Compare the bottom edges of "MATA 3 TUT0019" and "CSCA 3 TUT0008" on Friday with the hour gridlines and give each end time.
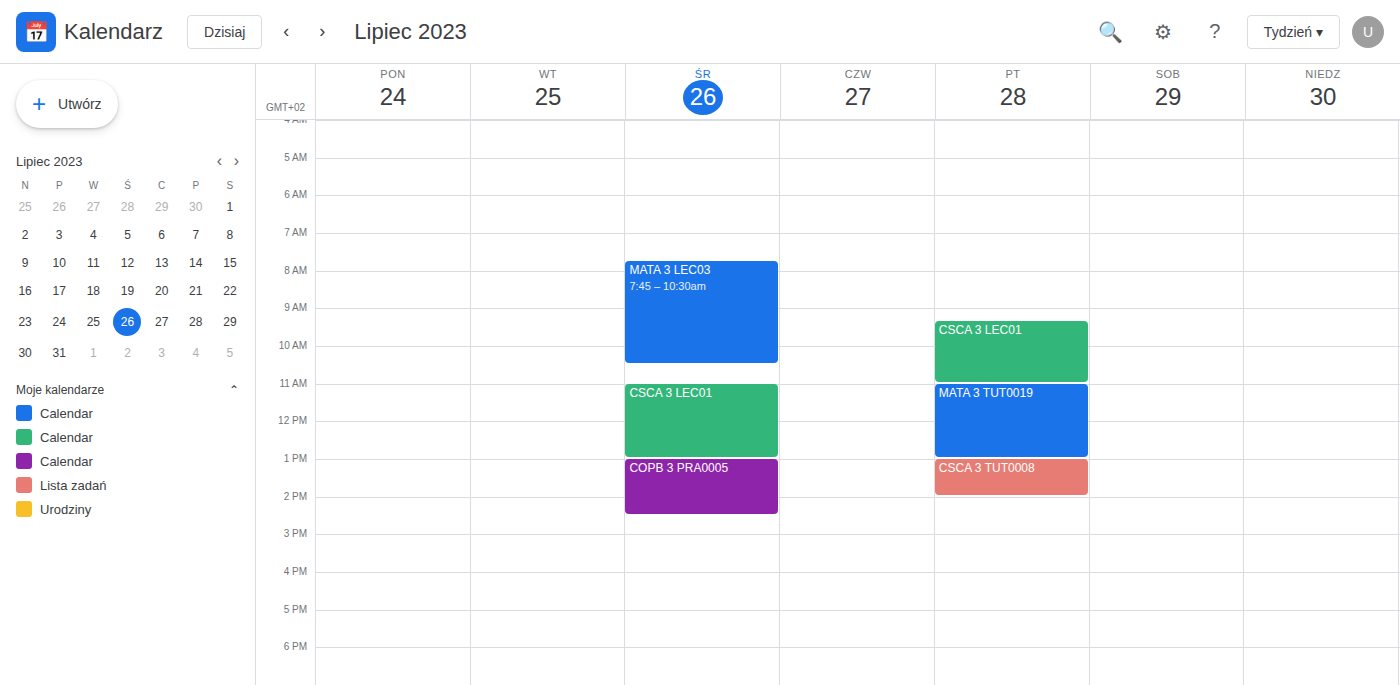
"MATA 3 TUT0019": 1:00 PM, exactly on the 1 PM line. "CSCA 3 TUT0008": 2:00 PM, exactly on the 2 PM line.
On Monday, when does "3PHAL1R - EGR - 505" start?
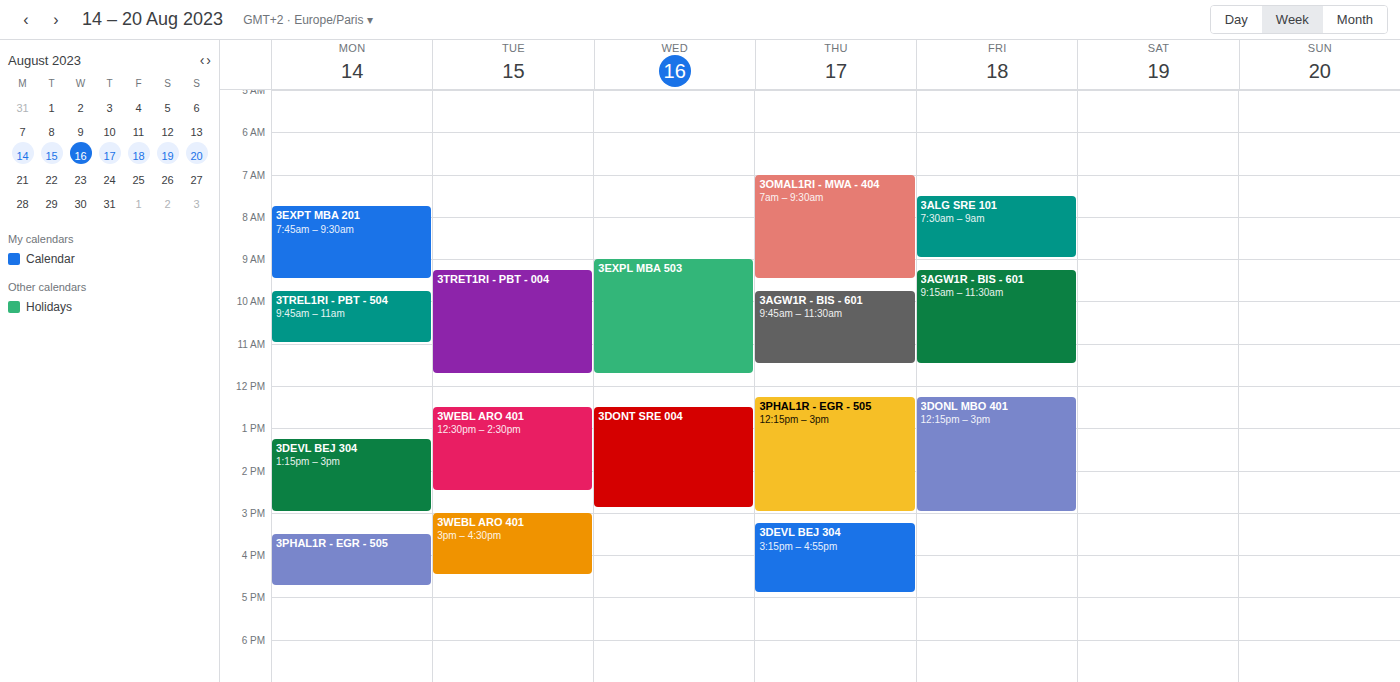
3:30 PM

==

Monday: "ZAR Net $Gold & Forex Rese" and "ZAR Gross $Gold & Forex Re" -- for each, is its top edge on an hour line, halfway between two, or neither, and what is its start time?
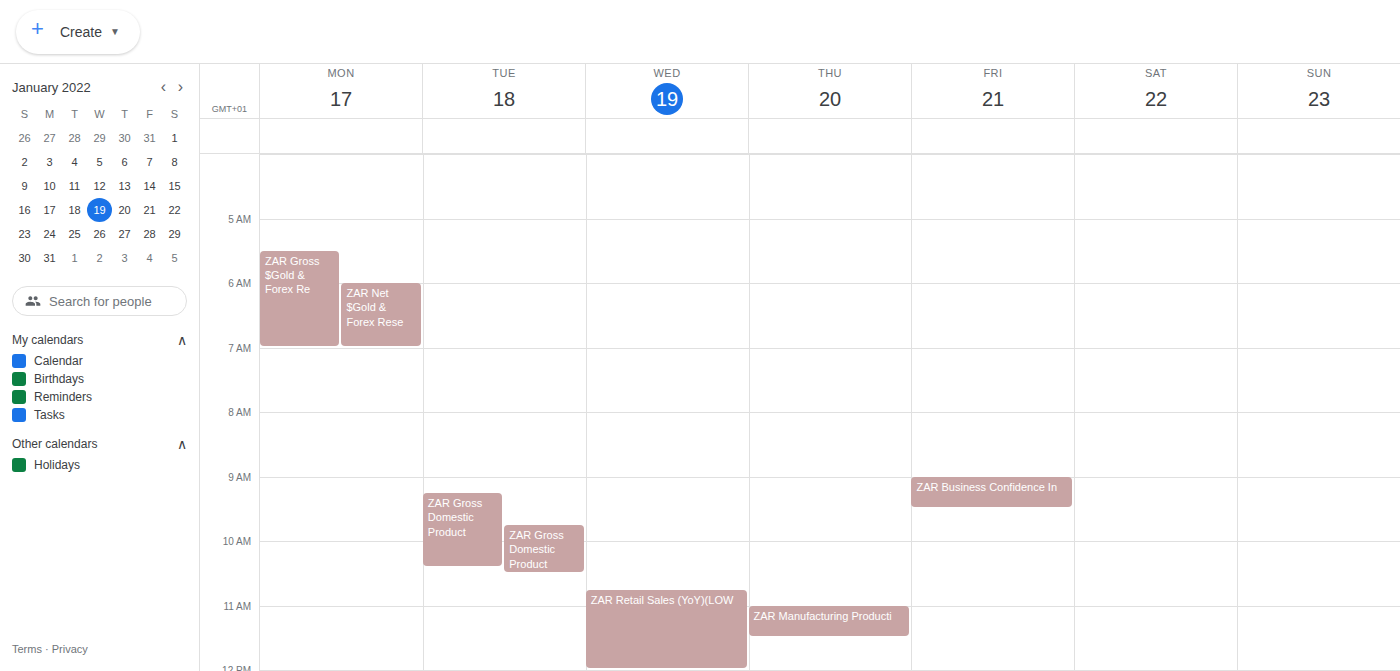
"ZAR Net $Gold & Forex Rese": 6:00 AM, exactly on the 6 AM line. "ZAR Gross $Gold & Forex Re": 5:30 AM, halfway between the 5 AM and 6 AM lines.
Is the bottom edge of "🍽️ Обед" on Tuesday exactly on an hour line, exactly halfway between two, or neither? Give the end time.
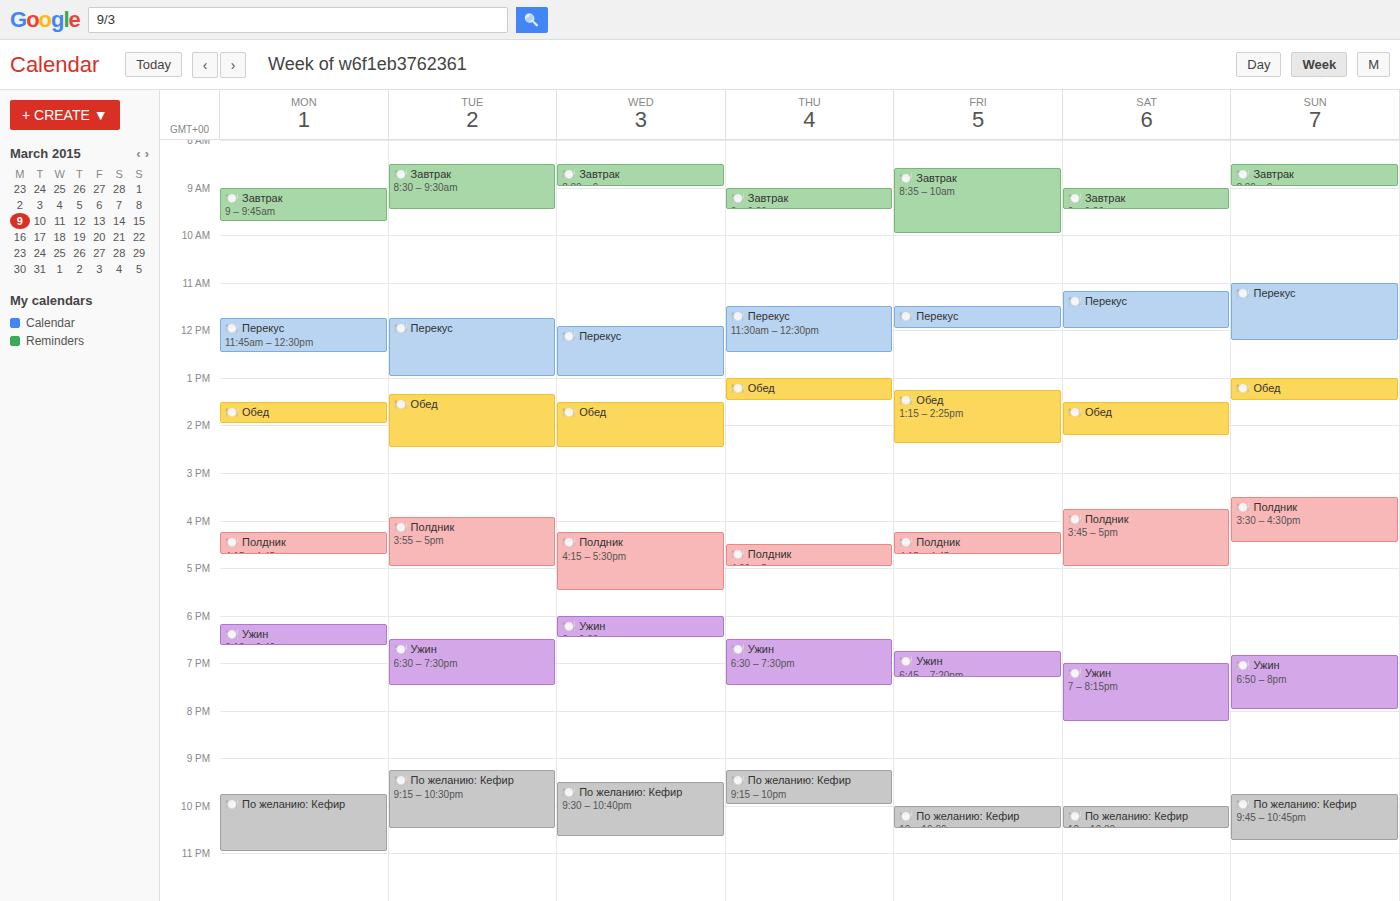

* * *

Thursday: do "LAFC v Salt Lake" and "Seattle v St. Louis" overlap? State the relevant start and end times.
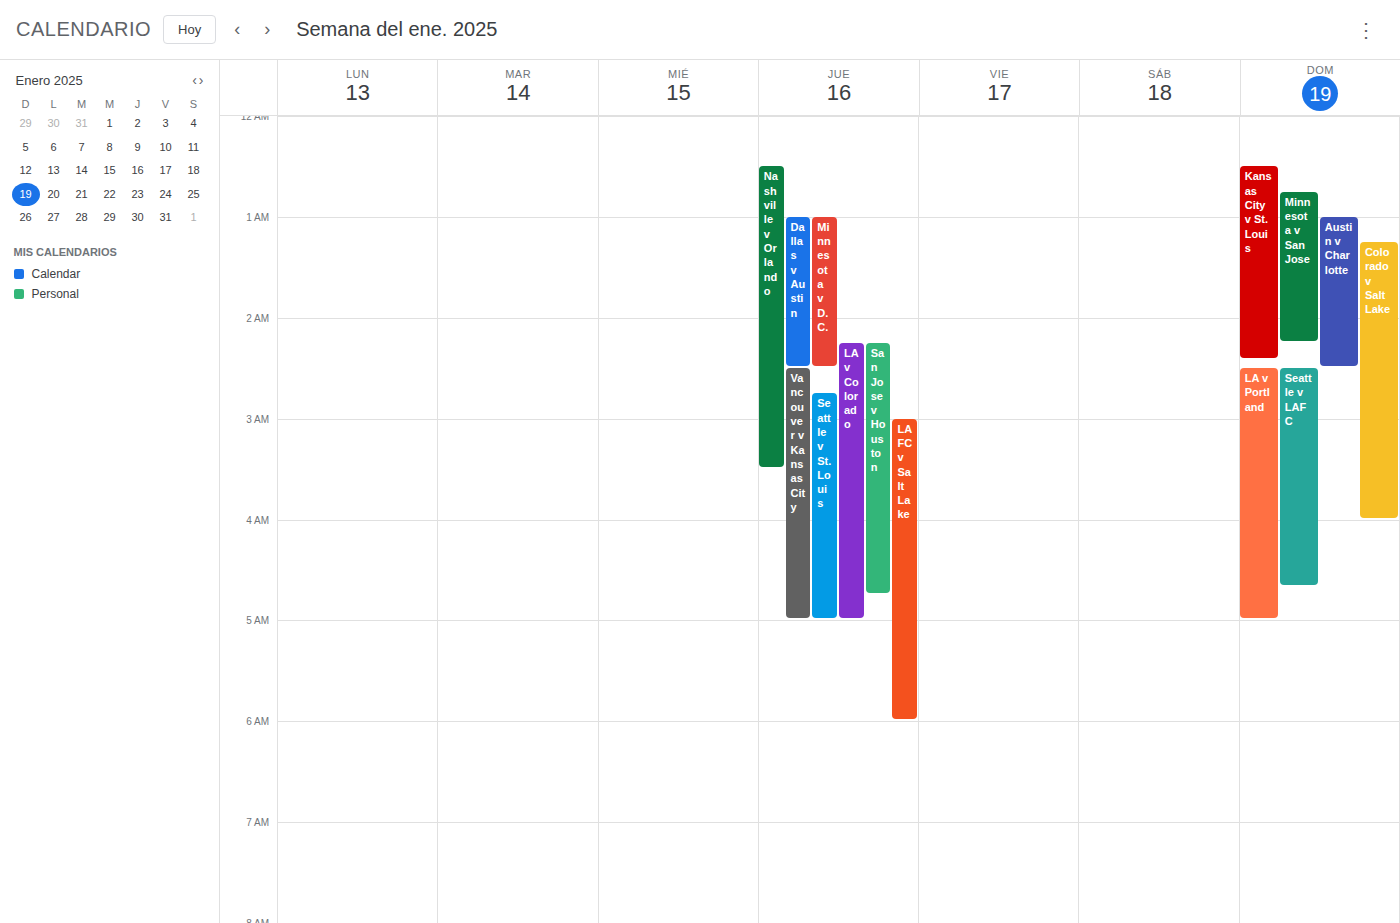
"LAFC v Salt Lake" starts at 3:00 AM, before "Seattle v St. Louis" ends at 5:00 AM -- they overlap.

* **Objective**:
Swap every "edge" for "border" in the items from the line with "its start time?" to the line with "Is the bottom", changing nothing else, and leave the pictures out of your answer.

* **Solution to this task**:
Monday: "ZAR Net $Gold & Forex Rese" and "ZAR Gross $Gold & Forex Re" -- for each, is its top border on an hour line, halfway between two, or neither, and what is its start time?
"ZAR Net $Gold & Forex Rese": 6:00 AM, exactly on the 6 AM line. "ZAR Gross $Gold & Forex Re": 5:30 AM, halfway between the 5 AM and 6 AM lines.
Is the bottom border of "🍽️ Обед" on Tuesday exactly on an hour line, exactly halfway between two, or neither? Give the end time.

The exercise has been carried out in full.